#### Text passage:
--*--

Subject:Re: Midol Moment or National Tragedy? You decide... From:JohnMethod -at- aol -dot- com To:techwr-l -at- lists -dot- raycomm -dot- com Date:Thu, 11 Nov 1999 11:16:46 EST
Dear List,
<clip>
According to a lot of people on this list, all that really matters is that
"industry" accepts the terminology as "normal." Proper useage is whatever the
masses deem it to be, thus the grammar in your letter is perfectly acceptable.
</clip>
<soap box>
Whoa! Leave us not "forget or neglect to remember" that:
- terminology is nouns and their definitions (vocabulary)
- spelling is the correct alphabetical representation thereof
- grammar is structure and use of the parts of speech
- punctuation (my weak point) delimits ideas for clarity.
Doesn't "Industry" have every right, and the need, to define new terminology
and spelling? How does that imply or demand that "anything goes" with the
rest of the language? Sorry. Change happens, if you live long enough. The
"King James" didn't refer to email.....and yes, this "bad" grammar and
punctuation are unacceptable in tech writing....
Try reading Robert Louis Stevenson's (I just looked up the spelling, FYI)

--*--

#### Extracted page text data:
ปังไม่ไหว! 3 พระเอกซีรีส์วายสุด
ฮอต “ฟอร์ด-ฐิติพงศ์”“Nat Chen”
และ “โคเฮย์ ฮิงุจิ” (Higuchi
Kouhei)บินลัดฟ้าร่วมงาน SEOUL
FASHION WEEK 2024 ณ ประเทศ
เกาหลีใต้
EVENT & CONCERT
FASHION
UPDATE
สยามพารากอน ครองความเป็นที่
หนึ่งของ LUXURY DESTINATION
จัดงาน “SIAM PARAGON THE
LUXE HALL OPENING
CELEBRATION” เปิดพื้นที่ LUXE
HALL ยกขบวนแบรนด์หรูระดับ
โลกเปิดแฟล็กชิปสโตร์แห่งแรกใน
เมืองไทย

--*--

#### Job item A:
According to the mailing list post, what does punctuation do?
#### Job item B:
Extract every line of the records, reproducing each one word for word without any changes.
The mailing list post and the records have nothing to do with each other.

#### Task response A:
Punctuation delimits ideas for clarity.

#### Task response B:
ปังไม่ไหว! 3 พระเอกซีรีส์วายสุด
ฮอต “ฟอร์ด-ฐิติพงศ์”“Nat Chen”
และ “โคเฮย์ ฮิงุจิ” (Higuchi
Kouhei)บินลัดฟ้าร่วมงาน SEOUL
FASHION WEEK 2024 ณ ประเทศ
เกาหลีใต้
EVENT & CONCERT
FASHION
UPDATE
สยามพารากอน ครองความเป็นที่
หนึ่งของ LUXURY DESTINATION
จัดงาน “SIAM PARAGON THE
LUXE HALL OPENING
CELEBRATION” เปิดพื้นที่ LUXE
HALL ยกขบวนแบรนด์หรูระดับ
โลกเปิดแฟล็กชิปสโตร์แห่งแรกใน
เมืองไทย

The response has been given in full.